Kau memutuskan untuk memilih langkahmu sendiri, jadi kau berpaling. Awalnya, kakimu terasa berat, seakan-akan bukan kakimu sendiri. Tetapi saat kau terus berjalan, langkahmu menjadi lebih mudah.
Kamu percaya bahwa kau beruntung, bahwa kau selaalu lolos dari takdir yang tak ingin kamu jalani, maka kamu tak peduli dengan hujan yang mulai turun.
Tetapi tetesan air yang awalnya rinai gerimis berubah menjadi hujan deras, dan kamu menunduk ke celah di lereng bukit.
Bagian dalam bukit terbuka di hadapanmu seperti benteng yang gelap. Sebuah tangga, yang terkikis di bebatuan oleh jejak kaki peziarah selama ribuan tahun, melingkari tepi ruang dan berputar ke bawah.
Kamu menuruni tangga, dan ketika kamu melakukannya, kenangan pun terurai di dalam kepalamu. Momen terbaik dan terburuk dalam hidupmu terulang dengan sangat jelas yang tidak kamu dapatkan saat pertama kali mengalaminya.

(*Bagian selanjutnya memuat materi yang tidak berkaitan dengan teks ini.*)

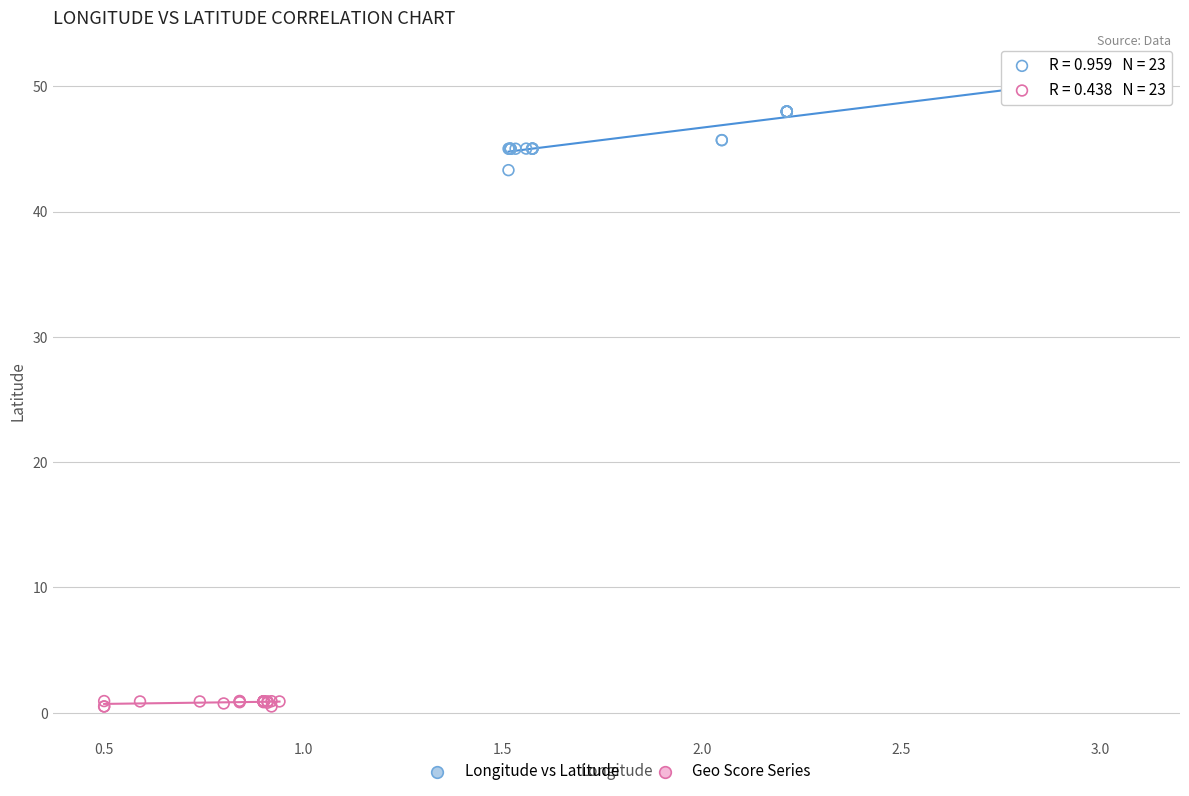

Which series contains the lowest Y value?

Geo Score Series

Namun, ada hal lain. Mungkin.
Deretan langkah kaki kedua di tangga. Bisikan, gemerisik samar dalam kegelapan. Cukup mudah untuk diabaikan, untuk berpura-pura bahwa kamu tidak merasakan kehadiran seseorang, atau sesuatu, dalam kegelapan di belakangmu.
Tangga spiral menjadi lebih rapat, tak terhindarkan. Langkah berikutnya mustahil untuk diabaikan. Langkah itu datang setengah ketukan setelah langkahmu, seakan gema bayangan.
Kamu berhenti, berharap siapa pun—dan, oh, betapa kamu berharap itu adalah siapa, di sini dalam kegelapan di bawah bukit—akan terus berjalan melewatimu. Tetapi langkah-langkah itu juga berhenti.
Tentunya, kamu berpikir, kalau orang, atau sesuatu itu bermaksud untuk menyakitimu, pasti sudah dilakukannya dari tadi.
Mengetahui akan lebih baik daripada membayangkan hal-hal yang belum jelas.
Apakah kamu menoleh ke belakang?
Kalau ya, buka halaman 84. Kalau tidak, buka halaman 110.